In Tanzania, it is not unusual to see children and adults performing acrobatic stunts in the streets. But where does the country's reputation as the home of Africa's best acrobats come from? The BBC's Rafael Estefania went to Dar es Salam to find out.
When Zimbabwean circus performer Winston Ruddel started a quest for circus talent for his world-renowned Mama Africa show, his first stop was the Tanzanian city, Dar es Salam. It was here that he later founded Mama Africa's acrobat school.
"It all started as a mistake," says Mr Ruddel. "I was offered a contract in Las Vegas for a circus show so I came to Tanzania to find youngsters with some good basics of acrobatics. We put a show together, but the Americans didn't like the boys. I had already promised them a contract so I started to look for jobs for them. In the end, we got so much work that I had to open an acrobats' school to meet the demand. It went from a small mistake to a big success."
One of those who has trained at the school, Selemani Mohamedi Nomondo, says: "I started doing contortion when I was three years old. If you start early enough your body adapts and your bones almost become flexible. It is not painful at all for me now. To be honest, it looks harder than it really is."
The Mama Africa show uses music as an integral part of performance and it is also used at the school during training. The drum is the heart of this, keeping acrobats' spirits high and being the base for all the choreography put together by the dancing group.
Rajab Zubwa says he was Tanzania's first acrobat. "I studied acrobatics for four years in China in the 1960s. Tanzania and China were close politically then so both governments created sport exchanges programmes," he says. "I benefited a lot from the great Chinese circus school and when I returned, I became a teacher of acrobats."
The Mama Africa show has now been performed in venues on five continents, including New York's Broadway. There are often several productions running at the same time, but it is not easy to be part of the show and only the most skilful graduates of the school make it onto the international stage.
Children are welcome at the Mama Africa school during weekends and school holidays. Teachers say the combination of skill, discipline, fun and danger make circus training an appealing activity for children.
Since the Mama Africa school opened in 2003 more than 300 students have graduated. Many have ended up working for the show's various productions. Others have joined circus companies around the world.
Conditions at the school are very basic. In spite of the acrobatic tradition in Tanzania, circus school programmes are not sponsored either by government or the private sector. Mr Ruddel's school is in the Magomeni neighbourhood of Dar es Salam, one of the poorest parts of the city. At the end of a hard day's training, the students get a plate of food.
"My name is Tumaini and I am Mama Africa's tailor. There is not a great tradition of big costumes in African shows as there is in Europe. Here we try to put real African dresses on the stage, using the colourful fabrics people wear in the street. This is real Africa not an unimaginable Africa."
"My name is Deborah Dixon and I am one of the few girl contortionists in the school. Most girls prefer to do the hula hoop or the dance routines because for some traditional families it is not right for their daughters to be spreading their legs and rolling on the floor. For me contortion is an art."

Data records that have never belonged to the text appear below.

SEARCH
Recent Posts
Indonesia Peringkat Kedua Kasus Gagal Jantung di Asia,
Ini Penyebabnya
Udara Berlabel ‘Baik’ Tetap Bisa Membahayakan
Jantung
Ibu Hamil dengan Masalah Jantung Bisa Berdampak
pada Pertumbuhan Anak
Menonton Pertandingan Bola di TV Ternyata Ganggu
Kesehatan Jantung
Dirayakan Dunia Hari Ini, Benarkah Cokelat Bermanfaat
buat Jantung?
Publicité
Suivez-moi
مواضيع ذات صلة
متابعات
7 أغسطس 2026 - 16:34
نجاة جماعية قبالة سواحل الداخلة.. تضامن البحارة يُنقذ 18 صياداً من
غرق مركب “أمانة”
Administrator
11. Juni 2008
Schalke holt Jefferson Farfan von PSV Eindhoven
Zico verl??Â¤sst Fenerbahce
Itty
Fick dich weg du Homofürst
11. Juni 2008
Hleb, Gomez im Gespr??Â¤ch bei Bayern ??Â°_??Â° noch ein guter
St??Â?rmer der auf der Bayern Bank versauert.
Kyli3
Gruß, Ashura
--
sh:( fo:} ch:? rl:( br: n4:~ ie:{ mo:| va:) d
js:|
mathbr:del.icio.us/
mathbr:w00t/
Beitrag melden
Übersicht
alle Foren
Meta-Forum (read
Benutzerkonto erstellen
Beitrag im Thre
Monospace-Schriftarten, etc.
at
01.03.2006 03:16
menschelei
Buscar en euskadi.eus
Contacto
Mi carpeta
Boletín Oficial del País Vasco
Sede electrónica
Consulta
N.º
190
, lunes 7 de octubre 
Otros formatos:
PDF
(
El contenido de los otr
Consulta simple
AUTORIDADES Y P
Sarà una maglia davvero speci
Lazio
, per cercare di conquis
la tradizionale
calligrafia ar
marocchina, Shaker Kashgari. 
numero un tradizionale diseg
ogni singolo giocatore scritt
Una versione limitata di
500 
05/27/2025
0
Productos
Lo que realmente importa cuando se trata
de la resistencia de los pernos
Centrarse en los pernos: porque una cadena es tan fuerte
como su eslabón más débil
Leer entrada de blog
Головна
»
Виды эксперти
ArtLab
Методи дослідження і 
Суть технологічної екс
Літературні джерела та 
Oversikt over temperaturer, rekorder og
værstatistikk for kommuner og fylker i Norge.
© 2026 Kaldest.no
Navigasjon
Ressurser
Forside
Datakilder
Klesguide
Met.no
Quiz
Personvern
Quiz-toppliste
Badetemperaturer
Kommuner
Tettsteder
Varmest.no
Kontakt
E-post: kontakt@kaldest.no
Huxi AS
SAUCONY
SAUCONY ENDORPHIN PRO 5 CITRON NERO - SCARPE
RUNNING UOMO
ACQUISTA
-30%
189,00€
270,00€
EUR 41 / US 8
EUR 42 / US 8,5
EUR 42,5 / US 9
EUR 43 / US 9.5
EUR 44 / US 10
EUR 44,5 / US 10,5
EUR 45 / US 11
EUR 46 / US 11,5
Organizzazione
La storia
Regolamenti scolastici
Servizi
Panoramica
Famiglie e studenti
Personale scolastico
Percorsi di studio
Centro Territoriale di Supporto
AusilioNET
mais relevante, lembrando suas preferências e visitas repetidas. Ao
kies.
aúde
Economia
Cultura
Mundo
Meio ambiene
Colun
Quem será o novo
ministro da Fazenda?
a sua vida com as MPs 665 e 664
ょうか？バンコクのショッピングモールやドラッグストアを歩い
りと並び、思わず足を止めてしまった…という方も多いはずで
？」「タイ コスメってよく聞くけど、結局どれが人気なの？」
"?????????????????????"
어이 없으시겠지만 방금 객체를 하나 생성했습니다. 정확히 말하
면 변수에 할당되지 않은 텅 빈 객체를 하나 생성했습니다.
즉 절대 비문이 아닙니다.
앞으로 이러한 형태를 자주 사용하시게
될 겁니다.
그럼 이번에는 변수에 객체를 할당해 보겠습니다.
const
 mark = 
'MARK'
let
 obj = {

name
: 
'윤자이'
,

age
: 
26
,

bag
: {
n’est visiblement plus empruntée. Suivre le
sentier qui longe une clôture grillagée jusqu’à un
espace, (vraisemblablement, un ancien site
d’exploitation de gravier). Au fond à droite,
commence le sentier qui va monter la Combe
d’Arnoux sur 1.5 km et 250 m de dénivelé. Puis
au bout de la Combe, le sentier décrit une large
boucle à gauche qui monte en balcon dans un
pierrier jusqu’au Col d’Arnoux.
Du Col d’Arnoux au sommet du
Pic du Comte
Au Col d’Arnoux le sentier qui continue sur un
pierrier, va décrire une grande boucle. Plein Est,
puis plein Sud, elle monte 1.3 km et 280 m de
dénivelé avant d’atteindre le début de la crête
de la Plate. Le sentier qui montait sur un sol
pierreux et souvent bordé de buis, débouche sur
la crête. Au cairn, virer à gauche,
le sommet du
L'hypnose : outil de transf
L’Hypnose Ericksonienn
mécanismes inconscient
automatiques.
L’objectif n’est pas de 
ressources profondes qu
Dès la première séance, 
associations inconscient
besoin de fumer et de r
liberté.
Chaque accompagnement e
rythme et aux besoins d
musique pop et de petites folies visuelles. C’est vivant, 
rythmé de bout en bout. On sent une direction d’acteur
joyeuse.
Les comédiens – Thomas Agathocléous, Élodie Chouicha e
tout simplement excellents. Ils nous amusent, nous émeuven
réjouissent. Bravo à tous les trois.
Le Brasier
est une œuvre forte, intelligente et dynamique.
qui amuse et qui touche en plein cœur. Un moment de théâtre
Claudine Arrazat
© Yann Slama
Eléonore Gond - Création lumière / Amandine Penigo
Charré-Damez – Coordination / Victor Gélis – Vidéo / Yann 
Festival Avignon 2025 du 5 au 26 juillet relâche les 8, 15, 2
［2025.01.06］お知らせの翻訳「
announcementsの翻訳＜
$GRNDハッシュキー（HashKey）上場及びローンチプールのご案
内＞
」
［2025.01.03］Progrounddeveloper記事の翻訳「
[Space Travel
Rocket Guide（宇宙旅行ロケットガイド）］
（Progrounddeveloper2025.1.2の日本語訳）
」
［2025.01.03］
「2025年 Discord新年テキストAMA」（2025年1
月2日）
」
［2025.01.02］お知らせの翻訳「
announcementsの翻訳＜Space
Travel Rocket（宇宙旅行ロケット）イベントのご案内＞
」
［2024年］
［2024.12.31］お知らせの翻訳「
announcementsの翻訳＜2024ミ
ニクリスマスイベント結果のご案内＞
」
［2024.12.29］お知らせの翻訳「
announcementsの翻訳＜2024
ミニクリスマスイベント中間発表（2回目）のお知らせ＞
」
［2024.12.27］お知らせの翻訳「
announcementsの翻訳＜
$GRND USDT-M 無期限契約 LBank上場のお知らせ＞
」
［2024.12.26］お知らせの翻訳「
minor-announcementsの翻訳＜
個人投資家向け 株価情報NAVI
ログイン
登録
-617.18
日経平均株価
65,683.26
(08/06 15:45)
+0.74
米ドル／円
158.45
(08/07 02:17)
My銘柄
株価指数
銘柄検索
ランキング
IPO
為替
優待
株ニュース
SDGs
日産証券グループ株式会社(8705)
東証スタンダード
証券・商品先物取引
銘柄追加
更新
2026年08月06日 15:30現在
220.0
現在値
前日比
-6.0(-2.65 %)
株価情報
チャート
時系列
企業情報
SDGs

Ally Kibwana Ally says: "For me, getting involved with Mama Africa meant that I was able to make a living out of my skills. I have toured the world and learned a lot from my experiences abroad. I am now passing that knowledge to other students so they can have the same chances I had."
He adds: "The big difference between performers here and in other parts of the world is that here people enjoy what they do. We may not be as skilful and technical as the Chinese or Russian acrobats but we have a positive energy that really connects with audiences."